Иван Сергеич не врал. Глаза его смотрели ясно. Когда он темнил, у него был другой взгляд – куда-нибудь в сторону, вкось. Да и Антонина примерно помнила, как расходовался хлеб. Действительно, учительский обоз взял последнее.
– Бабы! – сказала она громко, всем, кто набился в правление. – Которые остаетесь. Студентов надо проводить по-людски. Хлеба им на дорогу испечь. Люди работали, старались. Нехорошо будет. Которые остаетесь – стопите печи, спечите хлеб. Его и надо-то по караваю на каждого, значит, хлебов тридцать. Иван муки вам сейчас выдаст. И за труд оплатит. А на дрова загородку скотную ломайте, она березовая. Все равно уж скотины нет, не нужна она…
14
Некормленая лошадь, брошенная возле правления, тянулась шеей над планками палисадника, голодно рвала вместе с ветками желтеющие листья топольков, с хрупом жевала.
Антонина сердито крикнула на нее, сердито дернула вожжами ей морду, попятила вместе с бричкой.
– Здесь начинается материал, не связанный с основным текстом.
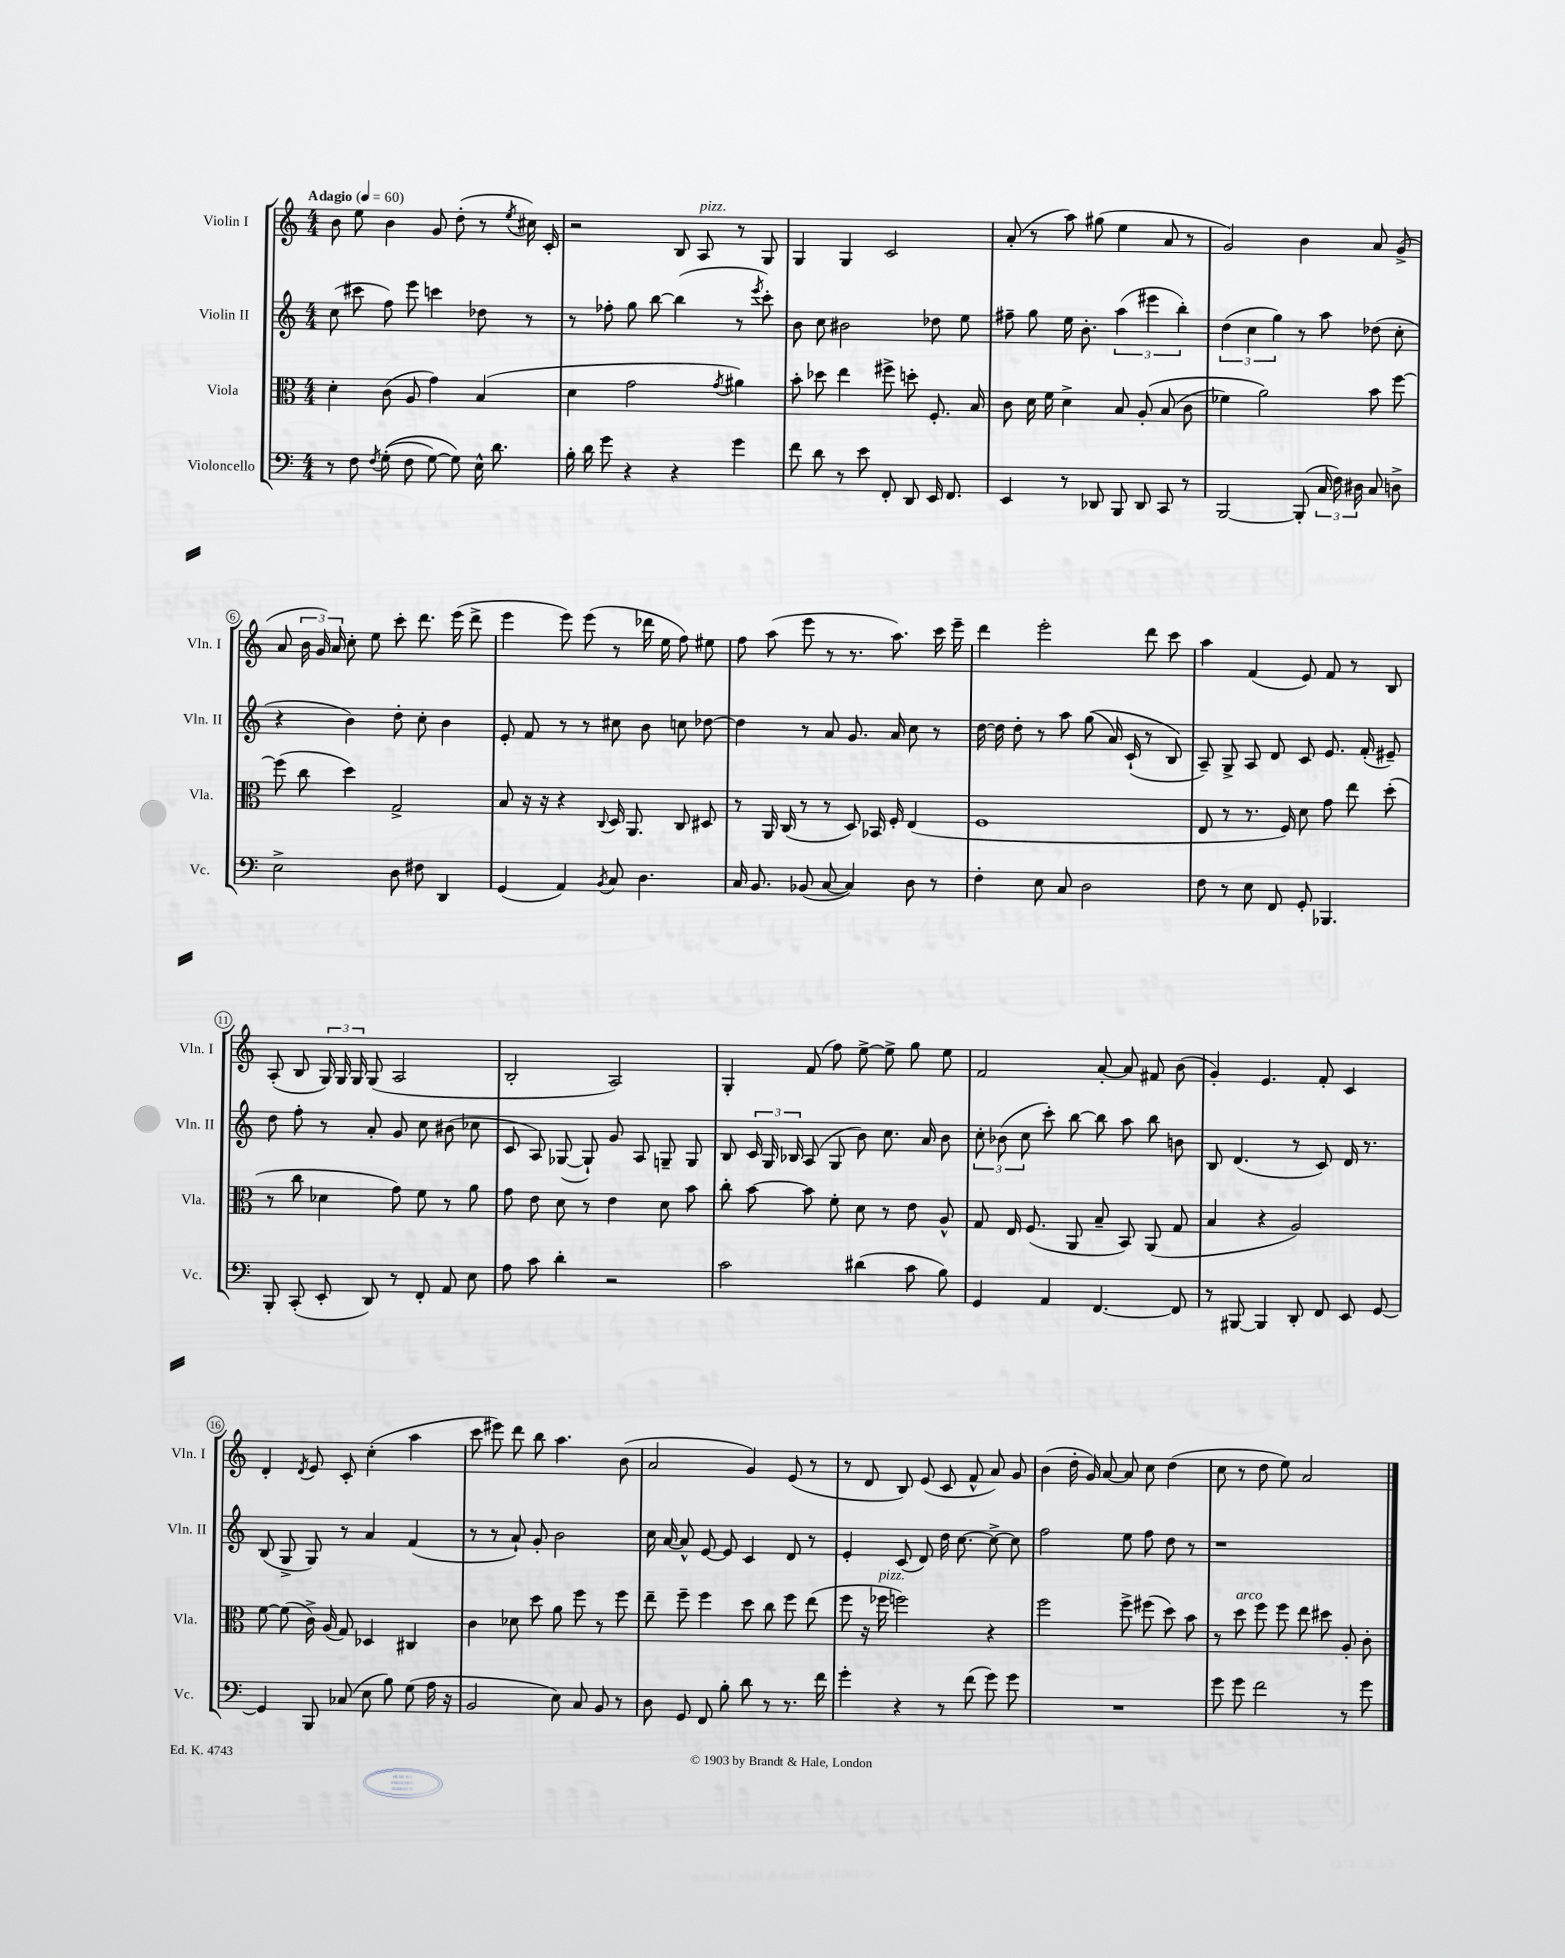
<<
\new StaffGroup <<
\new Staff = "s0" \with { instrumentName = "Violin I" shortInstrumentName = "Vln. I" } {
    \clef treble \key c \major \numericTimeSignature \time 4/4 \tempo "Adagio" 4 = 60
    \autoBeamOff b'8 e''8 b'4 g'8 d''8-.( r8 \acciaccatura { e''8 } cis''16) c'16-. |
    r2 b8 a8^\markup { \italic "pizz." } r8 g8 |
    g4 g4 c'2 |
    a'8-.( r8 a''8) gis''8( e''4 a'8 r8 |
    g'2) b'4 a'8 g'8->( |
    a'8 \tuplet 3/2 { b'16 g'16) a'16 } c''8-. e''8 c'''8-. d'''8. e'''16( d'''8-> |
    e'''4 e'''8) e'''8( r8 des'''16 e''16 f''8) eis''8 |
    f''8 a''8( e'''8 r8 r8. a''8.) c'''16 e'''16-- |
    d'''4 e'''2-. d'''8 c'''8 |
    a''4 f'4( e'8) f'8 r8 b8 |
    a8-.( b8 \tuplet 3/2 { g16) g16 g16 } g8( a2 |
    b2-. a2) |
    g4-. f'8( f''8) e''8~-> e''8-> g''8 e''8 |
    f'2 a'8~-. a'8 fis'8 b'8( |
    g'4-.) e'4. f'8-. c'4 |
    d'4-. \acciaccatura { d'8 } e'8 c'8-. c''4-.( a''4 |
    c'''8 eis'''8) d'''8 b''8 a''4. b'8( |
    a'2 g'4) e'8( r8 |
    r8 d'8 b8) e'8( c'8 f'8-^ a'8) g'8 |
    b'4( d''16-. g'16) a'8~ a'8 c''8 d''4( |
    c''8 r8 d''8 e''8) a'2 \bar "|." |
}
\new Staff = "s1" \with { instrumentName = "Violin II" shortInstrumentName = "Vln. II" } {
    \clef treble \key c \major \numericTimeSignature \time 4/4
    \autoBeamOff c''8( cis'''8 f''8) e'''8 c'''4 des''8 r8 |
    r8 fes''8-. g''8 b''8~ b''4( r8 \acciaccatura { e'''8 } c'''8-.) |
    b'8 c''8 bis'2 des''8 e''8 |
    fis''8-- g''8 e''16 b'8.-. \tuplet 3/2 { a''4( eis'''4 b''4-.) } |
    \tuplet 3/2 { d''4( c''4 g''4) } r8 a''8 des''8( c''8-. |
    r4 b'4) d''8-. c''8-. b'4 |
    e'8-. f'8 r8 r8 cis''8 b'8 c''8 des''8~ |
    des''4 r8 a'8 g'8. a'16 c''8 r8 |
    d''16~ d''16 d''8-. r8 a''8 g''8(\( a'16) c'16-!( r8 b8\) |
    a8--) g8-> a8 d'8 c'8 e'8. f'16-.( eis'8--) |
    d''8 f''8-. r8 a'8-. g'8 c''8 bis'8( ces''8 |
    c'8 a8) ges8~( ges8-!) g'8 a8 g8-- g8 |
    b8 \tuplet 3/2 { c'16 g16 bes16 } a8( g8 b'8) c''8. a'16 b'8 |
    \tuplet 3/2 { c''8-. bes'8( c''8 } c'''8-.) b''8~ b''8 a''8 b''8 b'8 |
    b8 d'4.( r8 c'8) d'16 r8. |
    b8( g8-> g8) r8 a'4 f'4( |
    r8 r8 a'8-!) g'8-. b'2 |
    c''16 a'16~ a'8-^ e'8~ e'8 c'4 d'8 r8 |
    e'4-. c'8( d'8) d''16 c''8.~ c''8~-> c''8 |
    f''2 e''8 f''8 d''8 r8 |
    r1 \bar "|." |
}
\new Staff = "s2" \with { instrumentName = "Viola" shortInstrumentName = "Vla." } {
    \clef alto \key c \major \numericTimeSignature \time 4/4
    \autoBeamOff d'4-. c'8( a8 g'4) b4( |
    d'4 g'2 \acciaccatura { g'8 } ais'4) |
    b'8-. des''8 e''4 fis''8-> d''8-. f8.-. b16 |
    c'8 d'16 f'16 d'4-> b8 a8-.\( b8( c'8 |
    fes'4) a'2\) b'8 f''8~ |
    f''8( c''8 d''4) g2-> |
    b8 r16 r16 r4 \appoggiatura { c8 } d16 a,8. c8 dis8 |
    r8 a,16 c16( r8 r8 d8) bes,16 f16-. e4( |
    f1 |
    e8 r8 r8. f16) d'8 g'8 e''8 d''8-.( |
    r8 c''8 des'4 g'8) f'8 r8 a'8 |
    g'8 e'8 d'8 r8 e'4 d'8 b'8 |
    c''8-. b'8~ b'8 f'8-. d'8 r8 e'8 a8-^ |
    g8 e16 f8.( a,8 b8-- b,8) a,8( g8 |
    b4 r4 a2) |
    f'8~ f'8( c'16->) a16( g8) des4 cis4 |
    c'4 des'8 d''8 a'8 f''8 r8 f''8 |
    e''8-- f''8-- f''4 d''8 c''8 f''8 e''8( |
    f''8 r16 fes''16^\markup { \italic "pizz." } f''2) r4 |
    f''2 f''8-> fis''8( d''8) b'8 |
    r8 d''8^\markup { \italic "arco" } f''8 f''8 e''8 dis''8 a8-. c'8-. \bar "|." |
}
\new Staff = "s3" \with { instrumentName = "Violoncello" shortInstrumentName = "Vc." } {
    \clef bass \key c \major \numericTimeSignature \time 4/4
    \autoBeamOff r8 f8 \acciaccatura { f8 } g8-.(\( f8 g8~) g8\) e16-^ d'8. |
    b16-. d'16 g'8 r4 r4 g'4 |
    f'8 d'8 r8 e'8 f,8-. d,8 e,16 f,8. |
    e,4 r8 des,8 b,,8 des,8 c,8 r8 |
    b,,2~ b,,8-.( \tuplet 3/2 { c16 f16) dis16 } c8 d8-> |
    e2-> d8 fis8 d,4 |
    g,4( a,4) \acciaccatura { b,8 } c8 d4. |
    c16 b,8. bes,8( c8~ c4) d8 r8 |
    f4-. e8 c8 d2 |
    f8 r8 e8 f,8 g,8-. bes,,4. |
    b,,8-. c,8-.( e,8-. d,8) r8 f,8-. a,8 e8 |
    a8 c'8 d'4-. r2 |
    c'2 dis'4( c'8 b8) |
    g,4 a,4 f,4.~ f,8 |
    r8 bis,,8~ bis,,4 d,8-. f,8 e,8 g,8~ |
    g,4 b,,8 ces8( e8 b8) g8( a16 r16 |
    b,2 e8) c8 b,8 r8 |
    d8 g,8 f,8 b8-. d'8 r8 r8. f'16 |
    g'4-. r4 r8 f'8( g'8) g'8 |
    R1 |
    g'8 g'8 f'2 r8 g'8 \bar "|." |
}
>>
>>
\layout { \context { \Score \override BarNumber.stencil = #(make-stencil-circler 0.1 0.3 ly:text-interface::print) } }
Ишь, дрянь, вздумала деревья губить!
И тут же сама на себя подивилась, на свою привычность к хозяйским заботам. Пожалела топольки! Их ли беречь сейчас!
К студентам в поле мог съездить и кто-нибудь другой, Антонина так и хотела сначала, да подумала: еще порученец не так передаст, брякнет что-нибудь лишнее, напугает, наведет на девчонок панику, тут каждое слово выбирай – взрывы в деревне они ведь слышали! Уж лучше она сама, полчаса всей езды туда и обратно…
Когда Антонина садилась в бричку, что-то точно пошевелилось высоко в воздухе над нею. Она даже закинула голову глянуть – что? Но ничего не было, только блеклая синева с размытой облачной пеленой, – усталое осеннее небо… Когда она смотрела, в нем опять ощутимо, явственно точно бы шевельнулось что-то, сдвинулось и раздвинулось как-то. И вдруг Антонина догадалась: так это же и есть артиллерия, про которую говорил боец с машины, ее далекие залпы. И раньше что-то словно бы ворочалось за горизонтом, с мягким шелестом, как ветер в макушках деревьев, прокатывалось под самым небесным куполом; она это улавливала, но бессознательно, не понимала, что эти вздохи, почти неслышно пролетавшие между землей и небом, есть заглушённый расстоянием голос пушек, голос отступающего фронта.
Поля опять встретили Антонину желтизной стерни, тишиной, пустынностью; редкое вороньё, невысоко подскакивая, перелетая с тяжелыми взмахами угольно-черных крыльев, доклевывало последние оброненные при уборке зерна.
В том, как примолкло пластался желто-бурый полевой простор, открытый, голый, убегая за горизонты, было что-то ждущее, обреченно-приготовившееся.